In the late 1960s, Medicare was a fairly new program. Prior to this time, our brothers and sisters with disabilities were institutionalized, but it was generally not in nursing homes. The nursing home curse is the result of the reform legislation of the Great Society and the way that the monied powers of this country figured out how to benefit from these laws. (Let's not kid ourselves: The issue of nursing home costs is not the real issue. The figures are clear: community integration is less costly than nursing homes. The issue is about profits. People profit from running nursing homes; that's why they exist.)

I continue to believe that CILs are excellent models for social change and service provision--and that those two things do go together.

Centers must target their communities as their primary clientele. CILs can be powerful tools for change, advocacy, and service provision--and service provision must be a part of the advocacy agenda of a center. People with disabilities need services; they need training¾and that includes people who work for, as well as seek services from, our centers.

I still believe in the vision of integration. My perception of what integration means has changed, however. I no longer believe that integration signifies becoming like my nondisabled peers. I now believe that integration means that my nondisabled peers must accept my wheelchair and my pain and my fatigue--and live with it, not try to change it. (And that goes for every other disability condition that currently exists or will in the future.)

I have never believed that CILs should be in the business of putting themselves out of business. There will always be new people with disabilities who will need some kind of support. I have never believed that CILs, simply because they are not-for-profit organizations set up for the public good, should operate unprofessionally or in an unbusinesslike manner. I have never believed that CILs should lie about our mission in order to cater to funding sources--my experience has shown me that funding sources appreciate hearing an advocate's honest appraisal. I have never believed that a CIL should pursue funding for its own sake. We have a mission to pursue, a vision to implement, a cause to serve--that people with disabilities are treated every day, in every way, with the respect and dignity that every living creature deserves.

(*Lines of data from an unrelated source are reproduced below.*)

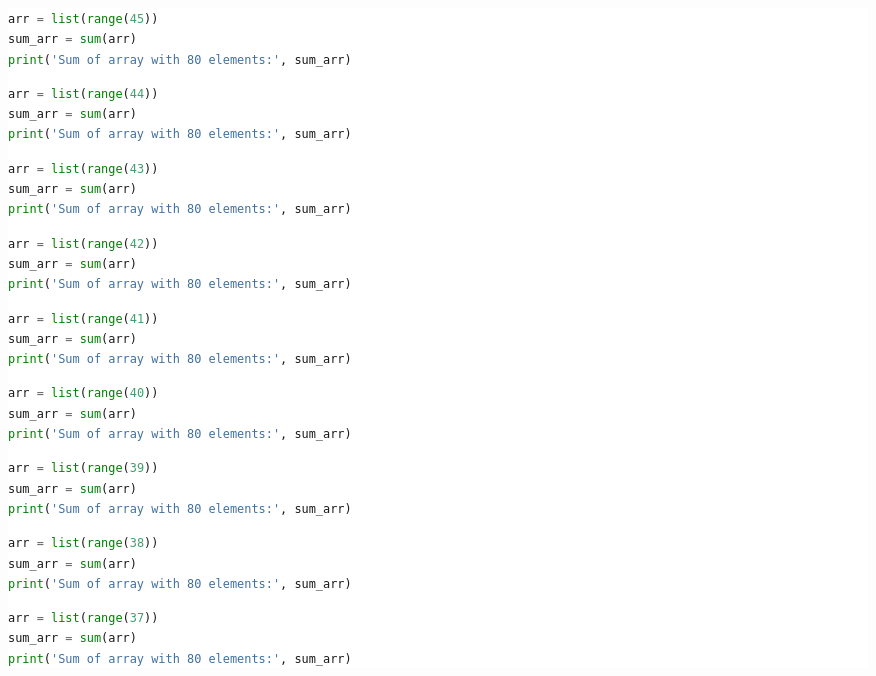 
```python
arr = list(range(45))
sum_arr = sum(arr)
print('Sum of array with 80 elements:', sum_arr)
```


```python
arr = list(range(44))
sum_arr = sum(arr)
print('Sum of array with 80 elements:', sum_arr)
```


```python
arr = list(range(43))
sum_arr = sum(arr)
print('Sum of array with 80 elements:', sum_arr)
```


```python
arr = list(range(42))
sum_arr = sum(arr)
print('Sum of array with 80 elements:', sum_arr)
```


```python
arr = list(range(41))
sum_arr = sum(arr)
print('Sum of array with 80 elements:', sum_arr)
```


```python
arr = list(range(40))
sum_arr = sum(arr)
print('Sum of array with 80 elements:', sum_arr)
```


```python
arr = list(range(39))
sum_arr = sum(arr)
print('Sum of array with 80 elements:', sum_arr)
```


```python
arr = list(range(38))
sum_arr = sum(arr)
print('Sum of array with 80 elements:', sum_arr)
```


```python
arr = list(range(37))
sum_arr = sum(arr)
print('Sum of array with 80 elements:', sum_arr)
```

I came back to direct a CIL because I perceived--and could no longer tolerate--powerlessness. For I believe that CILs are about one thing and one thing only--power: The power of individuals to respect themselves; the power of society to respect one another; the power of services to be delivered to people who need them in an appropriate and timely fashion, without indignity; the power to change a society that has mistakenly convinced itself that anyone is of lesser value than anyone else.

What are you, as an individual, as a member of an organization, or as a leader, doing to use your power for the benefit of every one of us? If you can answer in a way that makes you feel good, great. If not, do something. Feel your power and share it. The world can only become a better place because of your loving contributions.

After much ambivalence and soul-searching, I decided this fall to apply for the permanent job as director of the Southern New Mexico Center for Independent Living. By the time you read this article, I'll know if I have been hired, and if the Center today agrees with the philosophy laid out in this article.